There’s Maria Theresa Cruz, 47, a nurse from the Cainta Municipal Hospital, whose story encapsulates the sad plight of our health care workers — underpaid, overworked, and most vulnerable to the virus.
Though she had comorbidities, Cruz told her daughter she could not shirk her responsibilities at the hospital where she had been working for nine years. “This is my sworn duty and I pity my colleagues because only two of them will be on duty,’’ she said.
Cruz got infected with the virus and died on July 22. But her sacrifice became even more tragic when her daughter claimed her pay at the hospital. The nurse was expecting at least P30,000 in hazard pay—P500 per day as promised by the Department of Health for 60 days of service at the front lines.
Instead, her daughter got P7,265, equivalent to a shocking P60.93 special risk allowance per day.
Like Cruz, obstetrician-gynecologist Dr. Anne Mimay-Magkasi went on serving at the Diosdado Macapagal Memorial Hospital in Pampanga even if she could not be vaccinated as she was pregnant. She succumbed to COVID-19 on July 28, along with her unborn child, leaving her family and colleagues grieving over her ultimate sacrifice. “Ganoon talaga kasi siya, sakripisyo sa trabaho niya,’’ her coworker Dr. Donald Reluya said.
Cruz and Mimay-Magkasi are among the 103 Filipino health frontliners who have died of COVID-19 in the line of duty since the pandemic started.

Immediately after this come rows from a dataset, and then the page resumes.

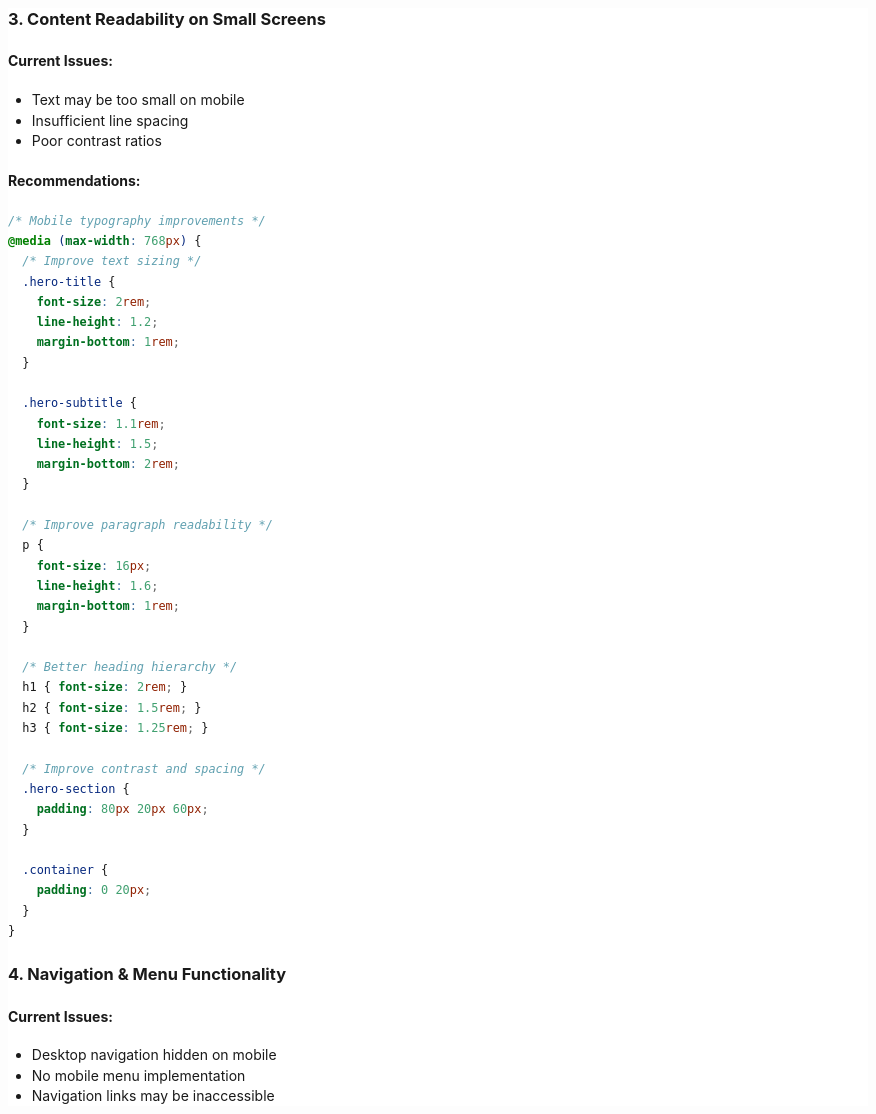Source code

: ### 3. **Content Readability on Small Screens**

#### Current Issues:
- Text may be too small on mobile
- Insufficient line spacing
- Poor contrast ratios

#### Recommendations:

```css
/* Mobile typography improvements */
@media (max-width: 768px) {
  /* Improve text sizing */
  .hero-title {
    font-size: 2rem;
    line-height: 1.2;
    margin-bottom: 1rem;
  }
  
  .hero-subtitle {
    font-size: 1.1rem;
    line-height: 1.5;
    margin-bottom: 2rem;
  }
  
  /* Improve paragraph readability */
  p {
    font-size: 16px;
    line-height: 1.6;
    margin-bottom: 1rem;
  }
  
  /* Better heading hierarchy */
  h1 { font-size: 2rem; }
  h2 { font-size: 1.5rem; }
  h3 { font-size: 1.25rem; }
  
  /* Improve contrast and spacing */
  .hero-section {
    padding: 80px 20px 60px;
  }
  
  .container {
    padding: 0 20px;
  }
}
```

### 4. **Navigation & Menu Functionality**

#### Current Issues:
- Desktop navigation hidden on mobile
- No mobile menu implementation
- Navigation links may be inaccessible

Patricia Non became a household name—and the target of vile administration partisans—when the 26-year-old started a community pantry along Maginhawa Street in Quezon City on April 14, offering free food to poor people anchored on a powerful idea: “Magbigay ayon sa kakayahan, kumuha ayon sa pangangailangan.’’ As government support for the destitute and those displaced by the economic crisis had come in trickles, thousands soon lined up before Non’s small cart. That singular act of kindness sparked a movement, eventually counting some 7,000 community pantries all over the country and even abroad, serving hundreds of thousands of hungry Filipinos.

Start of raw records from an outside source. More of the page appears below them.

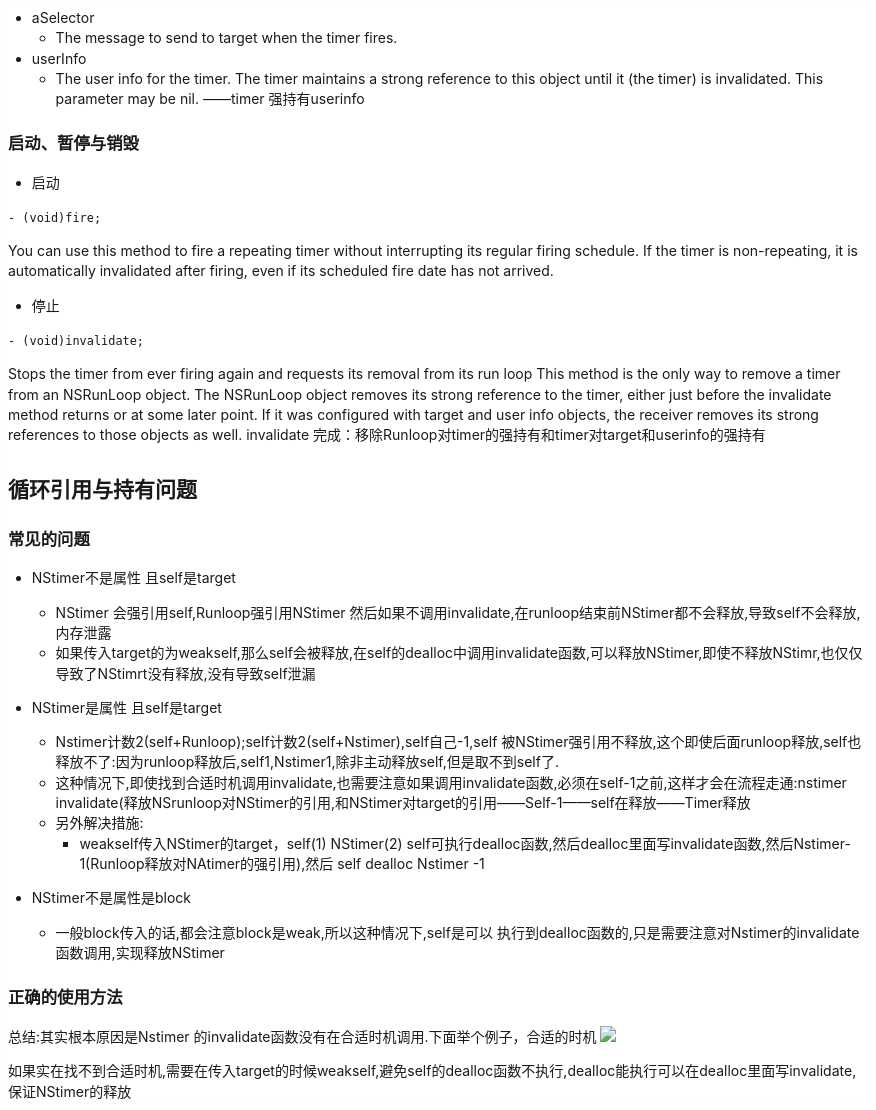 + aSelector	
	+ The message to send to target when the timer fires.
+ userInfo	
	+ The user info for the timer. The timer maintains a strong reference to this object until it (the timer) is invalidated. This parameter may be nil.  ——timer	强持有userinfo

### 启动、暂停与销毁
+ 启动  
```    
- (void)fire;  
```  
You can use this method to fire a repeating timer without interrupting its regular firing schedule. If the timer is non-repeating, it is automatically invalidated after firing, even if its scheduled fire date has not arrived.

+ 停止

```   
- (void)invalidate;  
```   
Stops the timer from ever firing again and requests its removal from its run loop
This method is the only way to remove a timer from an NSRunLoop object. The NSRunLoop object removes its strong reference to the timer, either just before the invalidate method returns or at some later point.
If it was configured with target and user info objects, the receiver removes its strong references to those objects as well.
invalidate 完成：移除Runloop对timer的强持有和timer对target和userinfo的强持有

## 循环引用与持有问题
### 常见的问题
+ NStimer不是属性 且self是target
	+ NStimer 会强引用self,Runloop强引用NStimer 然后如果不调用invalidate,在runloop结束前NStimer都不会释放,导致self不会释放,内存泄露
	+ 如果传入target的为weakself,那么self会被释放,在self的dealloc中调用invalidate函数,可以释放NStimer,即使不释放NStimr,也仅仅导致了NStimrt没有释放,没有导致self泄漏

+ NStimer是属性 且self是target
	+ Nstimer计数2(self+Runloop);self计数2(self+Nstimer),self自己-1,self 被NStimer强引用不释放,这个即使后面runloop释放,self也释放不了:因为runloop释放后,self1,Nstimer1,除非主动释放self,但是取不到self了.
	+ 这种情况下,即使找到合适时机调用invalidate,也需要注意如果调用invalidate函数,必须在self-1之前,这样才会在流程走通:nstimer invalidate(释放NSrunloop对NStimer的引用,和NStimer对target的引用——Self-1——self在释放——Timer释放
	+ 另外解决措施:
		+ weakself传入NStimer的target，self(1) NStimer(2) self可执行dealloc函数,然后dealloc里面写invalidate函数,然后Nstimer-1(Runloop释放对NAtimer的强引用),然后 self dealloc Nstimer -1

+ NStimer不是属性是block
	+ 一般block传入的话,都会注意block是weak,所以这种情况下,self是可以 执行到dealloc函数的,只是需要注意对Nstimer的invalidate函数调用,实现释放NStimer

### 正确的使用方法
总结:其实根本原因是Nstimer 的invalidate函数没有在合适时机调用.下面举个例子，合适的时机
![](https://pic.downk.cc/item/5e8dda98504f4bcb045f9dc6.jpg)

如果实在找不到合适时机,需要在传入target的时候weakself,避免self的dealloc函数不执行,dealloc能执行可以在dealloc里面写invalidate,保证NStimer的释放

In Antique, because of the lockdown, graduating students of the Lawigan Elementary School in the town of Tobias Fornier could not experience the important milestone in their young lives. “My students don’t have cell phones because they’re poor. Even if we have a virtual graduation, it will be useless because they will not be able to see or hear it,’’ teacher Rosalina Sarguino told the “Kapuso Mo, Jessica Soho” TV program.

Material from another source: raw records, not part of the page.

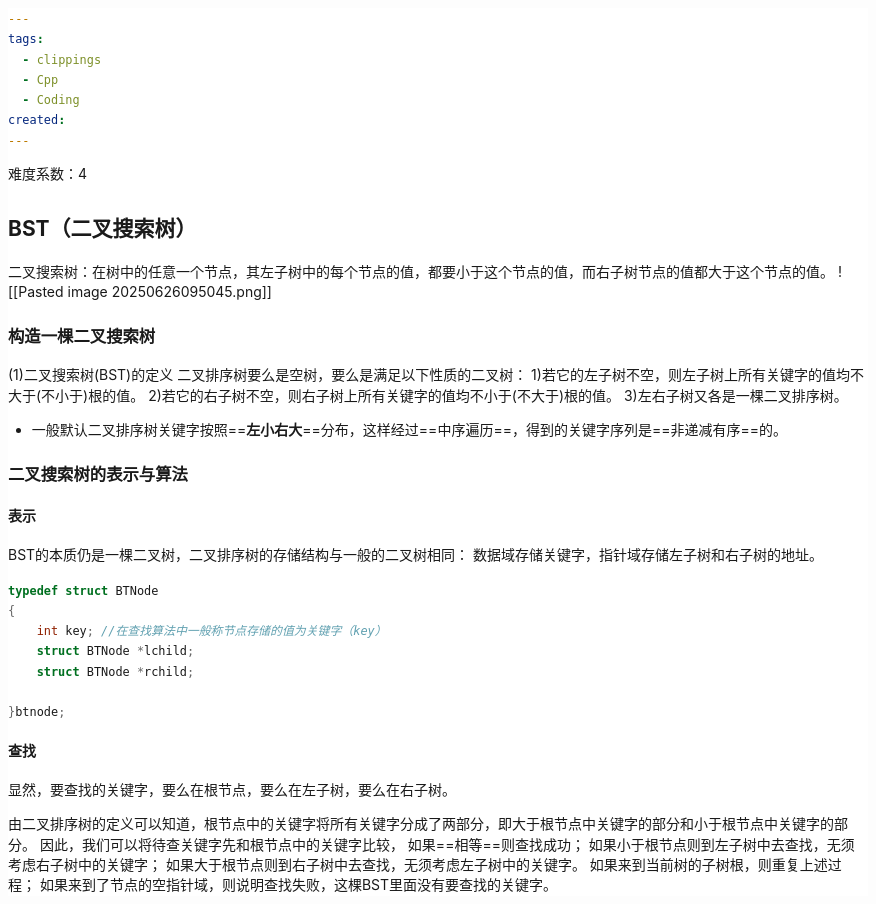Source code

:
 ```yaml
---
tags:
  - clippings
  - Cpp
  - Coding
created:
---
```

难度系数：4

## BST（二叉搜索树）
二叉搜索树：在树中的任意一个节点，其左子树中的每个节点的值，都要小于这个节点的值，而右子树节点的值都大于这个节点的值。
![[Pasted image 20250626095045.png]]


### 构造一棵二叉搜索树
(1)二叉搜索树(BST)的定义
二叉排序树要么是空树，要么是满足以下性质的二叉树：
1)若它的左子树不空，则左子树上所有关键字的值均不大于(不小于)根的值。
2)若它的右子树不空，则右子树上所有关键字的值均不小于(不大于)根的值。
3)左右子树又各是一棵二叉排序树。

- 一般默认二叉排序树关键字按照==**左小右大**==分布，这样经过==中序遍历==，得到的关键字序列是==非递减有序==的。



### 二叉搜索树的表示与算法

#### 表示
BST的本质仍是一棵二叉树，二叉排序树的存储结构与一般的二叉树相同：
数据域存储关键字，指针域存储左子树和右子树的地址。
```cpp
typedef struct BTNode
{
	int key; //在查找算法中一般称节点存储的值为关键字（key）
	struct BTNode *lchild;
	struct BTNode *rchild;
	
}btnode;
```

#### 查找
显然，要查找的关键字，要么在根节点，要么在左子树，要么在右子树。

由二叉排序树的定义可以知道，根节点中的关键字将所有关键字分成了两部分，即大于根节点中关键字的部分和小于根节点中关键字的部分。
因此，我们可以将待查关键字先和根节点中的关键字比较，
  如果==相等==则查找成功；
	如果小于根节点则到左子树中去查找，无须考虑右子树中的关键字；
	如果大于根节点则到右子树中去查找，无须考虑左子树中的关键字。
如果来到当前树的子树根，则重复上述过程；
如果来到了节点的空指针域，则说明查找失败，这棵BST里面没有要查找的关键字。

So Sarguino and her fellow teachers improvised, deciding to bring the graduation rites to their students. With a mobile stage bedecked in balloons and pulled by a carabao, the teachers trekked for hours on a rainy day to the remote mountain villages of their 13 graduating Grade 9 and kindergarten students, to give them the chance to experience graduation—one the kids will surely never forget in their lifetime.
And how can one forget food delivery riders? At no time is their service more needed and appreciated than during these nearly two years that the country has been under lockdown. Intrepid, tireless delivery riders have not only afforded countless households the convenience and security of ordering for their food and basic needs but they have also kept many food establishments afloat. Yet these riders — braving the elements and the risk of contracting the virus — are, like health workers, still fighting for their recognition and benefits as employees of food delivery apps.
Lifting a tired, troubled nation up was what weightlifter Hidilyn Diaz accomplished when she won the country’s first-ever gold medal in the Olympics, giving pandemic-weary Filipinos a glorious moment of pride. Together with boxers Nesthy Petecio (silver), Carlo Paalam (silver), and Eumir Marcial (bronze), these lionhearted Olympians gave the Philippines its most bountiful Olympic finish yet.
On July 4, Sharief Abridge Abdua, a Tausug member of the Cafgu, rushed to a burning C-130 plane that had crashed in Patikul, Sulu. As Sharief frantically pulled passengers out of the plane, one badly injured soldier begged not to be left behind. Sharief gave him his solemn promise: “Kapit lang Sir, babalik kami.’’ And he did, saving the soldier’s life. As with so many other ordinary Filipinos going the extraordinary mile for their fellow citizens at this time, what could be more heroic than that?